Subito un tecnico alla Croazia per le proteste (giuste) di Petrovic su una stoppata di Datome. Si continua a giocare punto su punto, con i croati che mantengono poche lunghezze di vantaggio. Ma Saric sale in cattedra e segna due canestri da fenomeno: Croazia avanti di 8. L’Italbasket si sveglia: 5 punti di Beli – insieme ai canestri del Gallo e di Hackett – e si torna a -1 quando mancano tre minuti scarsi. Il sorpasso è nell’aria: lo realizza Melli su assist straordinario di Gallinari (65-66).

Bogdanovic riporta avanti i croati, ma sbaglia il canestro del ko. L’Italia non controsorpassa, dalla lunetta Simon ne mette uno solo: a 21” dal termine la Croazia è avanti di 2 punti. Possesso Italia e Melli pareggia: 70-70. Bogdanovic fallisce il canestro, e per poco Hackett non indovina il tiro del secolo. Si va all’overtime.

Un supplementare pirotecnico: alla tripla di Simon risponde subito la bomba di Aradori. Ma è la Croazia a condurre il match (77-73) e la tripla pazzesca di Bogdanovic regala un pesantissimo +6 ai croati.
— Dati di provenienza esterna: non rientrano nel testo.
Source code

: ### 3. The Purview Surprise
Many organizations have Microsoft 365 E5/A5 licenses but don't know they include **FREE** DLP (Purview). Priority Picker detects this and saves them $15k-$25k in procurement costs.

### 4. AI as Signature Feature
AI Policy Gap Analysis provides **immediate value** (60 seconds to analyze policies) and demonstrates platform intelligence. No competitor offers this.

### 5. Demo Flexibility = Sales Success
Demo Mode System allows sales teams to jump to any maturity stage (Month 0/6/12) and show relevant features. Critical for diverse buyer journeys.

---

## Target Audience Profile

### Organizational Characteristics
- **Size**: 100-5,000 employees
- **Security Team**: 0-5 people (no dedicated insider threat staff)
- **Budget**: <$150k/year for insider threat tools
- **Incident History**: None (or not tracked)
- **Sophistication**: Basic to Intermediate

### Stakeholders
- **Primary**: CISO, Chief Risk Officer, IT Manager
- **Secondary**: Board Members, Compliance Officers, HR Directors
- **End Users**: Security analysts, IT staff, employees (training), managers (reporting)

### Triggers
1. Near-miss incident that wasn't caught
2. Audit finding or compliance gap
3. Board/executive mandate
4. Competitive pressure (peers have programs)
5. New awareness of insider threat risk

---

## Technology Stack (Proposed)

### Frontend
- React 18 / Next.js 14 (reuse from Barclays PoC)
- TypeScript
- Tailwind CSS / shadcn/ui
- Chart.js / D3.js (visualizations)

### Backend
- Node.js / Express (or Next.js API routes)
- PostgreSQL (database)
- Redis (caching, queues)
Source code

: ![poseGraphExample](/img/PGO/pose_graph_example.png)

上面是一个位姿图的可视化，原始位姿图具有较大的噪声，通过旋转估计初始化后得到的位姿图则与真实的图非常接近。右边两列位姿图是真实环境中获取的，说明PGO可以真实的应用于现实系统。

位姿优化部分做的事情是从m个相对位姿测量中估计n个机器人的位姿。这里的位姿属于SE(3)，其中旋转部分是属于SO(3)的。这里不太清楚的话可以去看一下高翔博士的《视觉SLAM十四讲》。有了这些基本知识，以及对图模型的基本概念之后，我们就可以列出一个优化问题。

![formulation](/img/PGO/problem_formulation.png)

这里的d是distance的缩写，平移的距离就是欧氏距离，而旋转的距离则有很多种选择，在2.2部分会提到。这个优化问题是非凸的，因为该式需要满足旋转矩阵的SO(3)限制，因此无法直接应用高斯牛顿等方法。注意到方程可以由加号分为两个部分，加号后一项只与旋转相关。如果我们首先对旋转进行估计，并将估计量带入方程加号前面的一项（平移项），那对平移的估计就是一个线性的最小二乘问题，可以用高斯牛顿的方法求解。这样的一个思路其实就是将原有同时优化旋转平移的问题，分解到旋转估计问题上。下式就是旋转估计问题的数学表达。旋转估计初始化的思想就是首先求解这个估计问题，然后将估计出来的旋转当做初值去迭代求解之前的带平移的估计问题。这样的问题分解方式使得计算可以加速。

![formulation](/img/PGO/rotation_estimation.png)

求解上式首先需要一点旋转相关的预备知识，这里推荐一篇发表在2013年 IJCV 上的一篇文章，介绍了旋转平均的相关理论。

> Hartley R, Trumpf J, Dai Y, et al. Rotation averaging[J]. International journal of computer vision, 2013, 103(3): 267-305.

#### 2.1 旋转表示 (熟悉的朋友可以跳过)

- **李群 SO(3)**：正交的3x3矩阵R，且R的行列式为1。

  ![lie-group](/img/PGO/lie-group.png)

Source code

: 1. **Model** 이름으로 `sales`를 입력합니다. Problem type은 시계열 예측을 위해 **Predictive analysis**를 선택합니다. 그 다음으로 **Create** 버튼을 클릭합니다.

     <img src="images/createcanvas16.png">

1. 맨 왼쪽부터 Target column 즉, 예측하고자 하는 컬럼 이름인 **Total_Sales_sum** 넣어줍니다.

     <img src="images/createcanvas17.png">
Gentile fallisce il comodo canestro del -2, Simon sbaglia due liberi su due, ma gli azzurri perdono una palla sanguinosissima e sono costretti di nuovo al fallo: stavolta la Croazia li mette entrambi. Negli ultimi secondi la Croazia deve solo gestire: finisce 74-68, e a volare a Rio sono gli uomini di Petrovic. Per gli azzurri un’altra grande delusione.